As a prelude to the 2009 season, for the next two and a half months we'll be recounting the faces, spirit, and legends of the Granddaddy of All Conferences. As we wrote when we first joined the network:
If you've ever visited Northwestern's Ryan Field on a Saturday in late-November - the Chicago wind ripping off the lake like some aberration from a Jack London novel, skipped Friday classes to drive across the Bible Belt for a game under the lights at Kinnick, peeled off half your face from sun exposure after an early-season kick in East Lansing, lost yourself in a maize and blue flood at the corner of Stadium & Main, danced in the freezing rain at Camp Randall, sat under the blinding white halides at Beaver Stadium, or been born-again in the ‘Shoe you understand why Big 10 football is a religion.
It's just lately the world has become a little agnostic.College's oldest Division 1 conference enters the modern era with the thick-knuckles and high-brow of Fitzgerald's last tycoon - thick-blooded, sweet, and slow to change, like a vintage port.
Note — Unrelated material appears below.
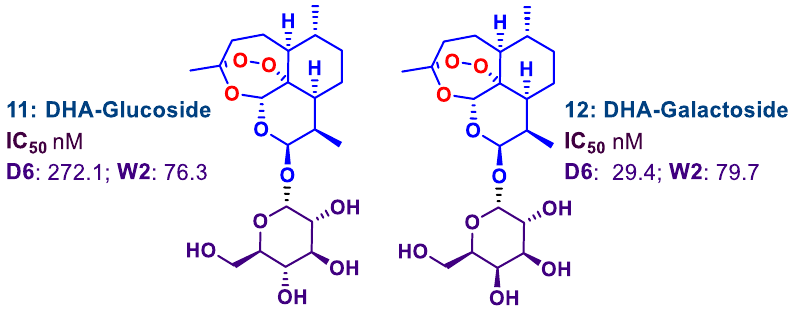
Figure 3. O -Glycosylated DHA derivatives and antimalarial activities against Plasmodium falciparum ( Pf ) D6 and W2 strains in vitro; cf. artemisinin 1 : IC 50 D6 10.4 nM; W2 2.4 nM.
Here are 80 reasons why the Big Ten will only get better with age:
No. 80 - The Oldest Rivalry in the FBS
Sure, there are more famous entries, but none predates Wisconsin-Minnesota, and the battle for Paul Bunyan's Axe. As GopherSports.com describes:
"At 116 games and counting, the series between Minnesota and Wisconsin ranks as the longest in Division 1-A football; and "Paul Bunyan’s Axe" has the history of one of college football’s fiercest rivalries emblazoned on its six-foot long handle. The first game in the series, a 63-0 Gopher victory in 1890, is printed on the handle near the axe’s head."